> _WHAT YOU WILL DO_:
Write the data below out in full, exactly as it stands.

> _RECORDS FOR PROCESSING_:
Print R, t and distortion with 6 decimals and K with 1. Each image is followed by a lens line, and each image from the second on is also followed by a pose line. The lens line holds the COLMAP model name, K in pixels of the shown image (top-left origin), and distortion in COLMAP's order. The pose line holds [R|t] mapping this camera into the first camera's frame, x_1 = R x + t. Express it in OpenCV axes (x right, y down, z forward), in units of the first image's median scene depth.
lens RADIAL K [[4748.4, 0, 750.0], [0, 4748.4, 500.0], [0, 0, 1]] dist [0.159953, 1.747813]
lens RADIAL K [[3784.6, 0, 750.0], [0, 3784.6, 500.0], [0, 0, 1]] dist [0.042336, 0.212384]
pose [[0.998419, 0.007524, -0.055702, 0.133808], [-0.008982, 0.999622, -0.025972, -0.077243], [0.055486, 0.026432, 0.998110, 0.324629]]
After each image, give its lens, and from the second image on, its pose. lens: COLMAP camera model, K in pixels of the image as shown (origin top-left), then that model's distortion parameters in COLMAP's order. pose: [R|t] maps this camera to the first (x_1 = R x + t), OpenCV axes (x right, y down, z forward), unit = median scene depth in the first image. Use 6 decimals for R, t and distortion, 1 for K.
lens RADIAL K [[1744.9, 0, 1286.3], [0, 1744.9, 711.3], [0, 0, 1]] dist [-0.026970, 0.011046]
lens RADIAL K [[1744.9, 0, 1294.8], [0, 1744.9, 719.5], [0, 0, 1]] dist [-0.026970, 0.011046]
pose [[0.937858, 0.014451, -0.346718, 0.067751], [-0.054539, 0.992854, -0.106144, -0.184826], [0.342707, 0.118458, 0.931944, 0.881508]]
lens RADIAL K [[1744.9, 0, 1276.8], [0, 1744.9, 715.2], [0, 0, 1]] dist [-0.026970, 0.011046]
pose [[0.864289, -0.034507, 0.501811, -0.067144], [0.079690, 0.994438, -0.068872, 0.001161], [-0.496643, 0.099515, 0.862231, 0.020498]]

> _RESULT_:
Print R, t and distortion with 6 decimals and K with 1. Each image is followed by a lens line, and each image from the second on is also followed by a pose line. The lens line holds the COLMAP model name, K in pixels of the shown image (top-left origin), and distortion in COLMAP's order. The pose line holds [R|t] mapping this camera into the first camera's frame, x_1 = R x + t. Express it in OpenCV axes (x right, y down, z forward), in units of the first image's median scene depth.
lens RADIAL K [[4748.4, 0, 750.0], [0, 4748.4, 500.0], [0, 0, 1]] dist [0.159953, 1.747813]
lens RADIAL K [[3784.6, 0, 750.0], [0, 3784.6, 500.0], [0, 0, 1]] dist [0.042336, 0.212384]
pose [[0.998419, 0.007524, -0.055702, 0.133808], [-0.008982, 0.999622, -0.025972, -0.077243], [0.055486, 0.026432, 0.998110, 0.324629]]
After each image, give its lens, and from the second image on, its pose. lens: COLMAP camera model, K in pixels of the image as shown (origin top-left), then that model's distortion parameters in COLMAP's order. pose: [R|t] maps this camera to the first (x_1 = R x + t), OpenCV axes (x right, y down, z forward), unit = median scene depth in the first image. Use 6 decimals for R, t and distortion, 1 for K.
lens RADIAL K [[1744.9, 0, 1286.3], [0, 1744.9, 711.3], [0, 0, 1]] dist [-0.026970, 0.011046]
lens RADIAL K [[1744.9, 0, 1294.8], [0, 1744.9, 719.5], [0, 0, 1]] dist [-0.026970, 0.011046]
pose [[0.937858, 0.014451, -0.346718, 0.067751], [-0.054539, 0.992854, -0.106144, -0.184826], [0.342707, 0.118458, 0.931944, 0.881508]]
lens RADIAL K [[1744.9, 0, 1276.8], [0, 1744.9, 715.2], [0, 0, 1]] dist [-0.026970, 0.011046]
pose [[0.864289, -0.034507, 0.501811, -0.067144], [0.079690, 0.994438, -0.068872, 0.001161], [-0.496643, 0.099515, 0.862231, 0.020498]]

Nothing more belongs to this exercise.